So auch bei der Frage, ob das Verb im Nebensatz immer am Ende des Satzes steht. Wer nach der in meiner Überschrift formulierten Frage googelt, der wird auf jeden Fall eine eindeutige Antwort finden, denn bei allen Treffern steht – gerne auch fett gedruckt: „Im Nebensatz steht das Verb immer am Ende.“

Zumindest mit dem Wörtchen immer sollte man bei Grammatikregeln erfahrungsgemäß aber eher vorsichtig umgehen. Im Unterricht für Anfänger kann man die Formulierung mit immer sicher erst mal als zulässige Vereinfachung ansehen. Fortgeschrittene Deutschlerner werden aber irgendwann auch auf die Ausnahmen von der scheinbar klaren Regel stoßen, denn diese gibt es tatsächlich.

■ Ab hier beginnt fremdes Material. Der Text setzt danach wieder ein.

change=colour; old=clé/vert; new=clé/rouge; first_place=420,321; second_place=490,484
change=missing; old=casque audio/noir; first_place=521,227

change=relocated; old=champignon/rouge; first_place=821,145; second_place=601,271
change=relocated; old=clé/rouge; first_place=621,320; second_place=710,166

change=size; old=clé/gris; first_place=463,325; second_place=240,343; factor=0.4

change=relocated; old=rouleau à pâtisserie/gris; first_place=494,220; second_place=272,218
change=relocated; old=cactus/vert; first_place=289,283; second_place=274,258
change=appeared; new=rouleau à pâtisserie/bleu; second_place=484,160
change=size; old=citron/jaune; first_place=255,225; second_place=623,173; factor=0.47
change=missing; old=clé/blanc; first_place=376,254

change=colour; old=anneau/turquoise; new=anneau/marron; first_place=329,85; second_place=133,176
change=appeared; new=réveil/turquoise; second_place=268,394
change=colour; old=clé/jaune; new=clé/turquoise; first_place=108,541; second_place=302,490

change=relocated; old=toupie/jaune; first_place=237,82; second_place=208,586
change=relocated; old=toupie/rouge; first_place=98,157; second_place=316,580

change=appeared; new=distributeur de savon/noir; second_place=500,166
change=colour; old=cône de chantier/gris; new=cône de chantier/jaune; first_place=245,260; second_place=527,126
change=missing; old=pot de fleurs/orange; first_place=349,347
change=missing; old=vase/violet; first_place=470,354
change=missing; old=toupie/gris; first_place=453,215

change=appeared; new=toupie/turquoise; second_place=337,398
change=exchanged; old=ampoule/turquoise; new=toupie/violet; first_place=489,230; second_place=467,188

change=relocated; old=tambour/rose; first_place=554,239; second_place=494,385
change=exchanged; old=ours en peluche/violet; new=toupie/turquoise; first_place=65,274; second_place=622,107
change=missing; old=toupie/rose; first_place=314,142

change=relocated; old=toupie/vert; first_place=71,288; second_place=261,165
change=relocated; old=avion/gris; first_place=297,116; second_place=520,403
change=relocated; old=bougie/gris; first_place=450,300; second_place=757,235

Umgangssprachliche Verbzweitstellung im Nebensatz

Ich meine damit gar nicht (nur), wie man vermuten könnte, die in der Umgangssprache um sich greifende so genannte Verbzweitstellung, von der besonders die Konjunktion weil, aber auch z. B. obwohl betroffen sind.

Die Verbzweitstellung tritt in der gesprochenen Sprache besonders häufig nach einer kleinen Sprech-/Denkpause auf.

Beispiele: Verbzweitstellung* in Nebensätzen mit weil, obwohl
Ich kann heute Nachmittag nicht zu dir kommen, weil .. ich muss ins Fußballtraining.
Gehen wir nachher ins Kino? Obwohl .. ich habe gar kein Geld.

*Die Konjunktion steht hier in der Position 0.

Die umgangssprachliche Verbzweitstellung  könnte man ja schließlich noch als unkorrektes Deutsch abtun, aber wie ihr inzwischen richtig vermutet habt ;), gibt es auch standardsprachlich völlig korrekte Nebensätze, in denen das Verb nicht am Ende, sondern in Position 2 oder 1 steht.

Nebensätze mit Verbzweitstellung (Position 2)

Nebensätze mit Verbzweitstellung entstehen z. B. dann, wenn eine Konjunktion, die eine Verbendstellung erfordert, ganz oder teilweise entfallen kann. Das ist bei der Redewidergabe mit der Konjunktion dass und bei irrealen Vergleichssätzen mit als ob möglich.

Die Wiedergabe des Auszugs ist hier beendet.